Adobe issued an alert late Friday night to warn about zero-day attacks against an unpatched vulnerability in its Reader and Flash Player software products.
The vulnerability, described as critical, affects Adobe Flash Player 10.0.45.2 and earlier versions for Windows, Macintosh, Linux and Solaris operating systems.
It also affects the authplay.dll component that ships with Adobe Reader and Acrobat 9.x for Windows, Macintosh and UNIX operating systems, Adobe said.
From Adobe’s advisory:
This vulnerability (CVE-2010-1297) could cause a crash and potentially allow an attacker to take control of the affected system. There are reports that this vulnerability is being actively exploited in the wild against both Adobe Flash Player, and Adobe Reader and Acrobat.
The Flash Player 10.1 Release Candidate “does not appear to be vulnerable,” the company said.
Mitigation Guidance
In the absence of a patch, Adobe recommends deleting, renaming, or removing access to the authplay.dll file that ships with Adobe Reader and Acrobat 9.x. This will mitigate the threat but users will experience a non-exploitable crash or error message when opening a PDF file that contains SWF content.
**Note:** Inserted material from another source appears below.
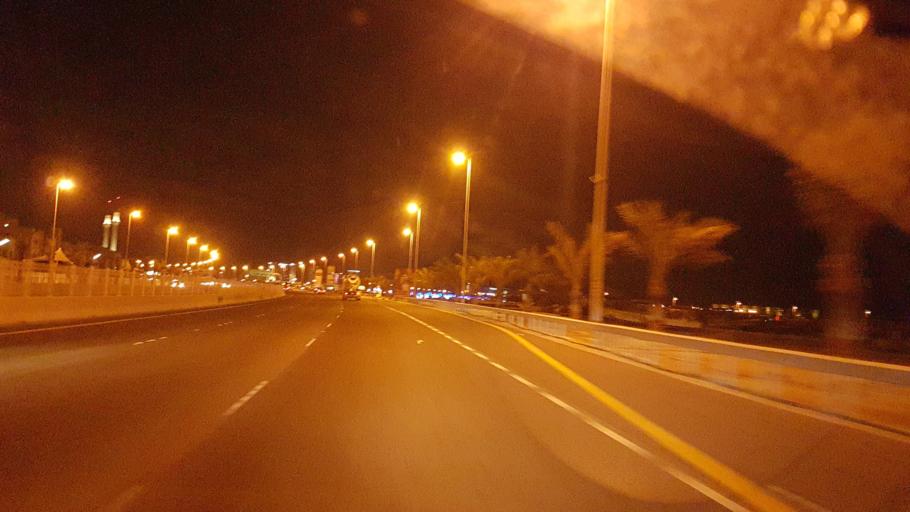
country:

The authplay.dll that ships with Adobe Reader and Acrobat 9.x for Windows is typically located at C:Program FilesAdobeReader 9.0Readerauthplay.dll for Adobe Reader or C:Program FilesAdobeAcrobat 9.0Acrobatauthplay.dll for Acrobat.
Adobe Reader and Acrobat 8.x are confirmed not vulnerable.
Adobe security chief Brad Arkin said the company received the first malicious sample around 10:30 AM on Friday. There is no information on when a patch will be available.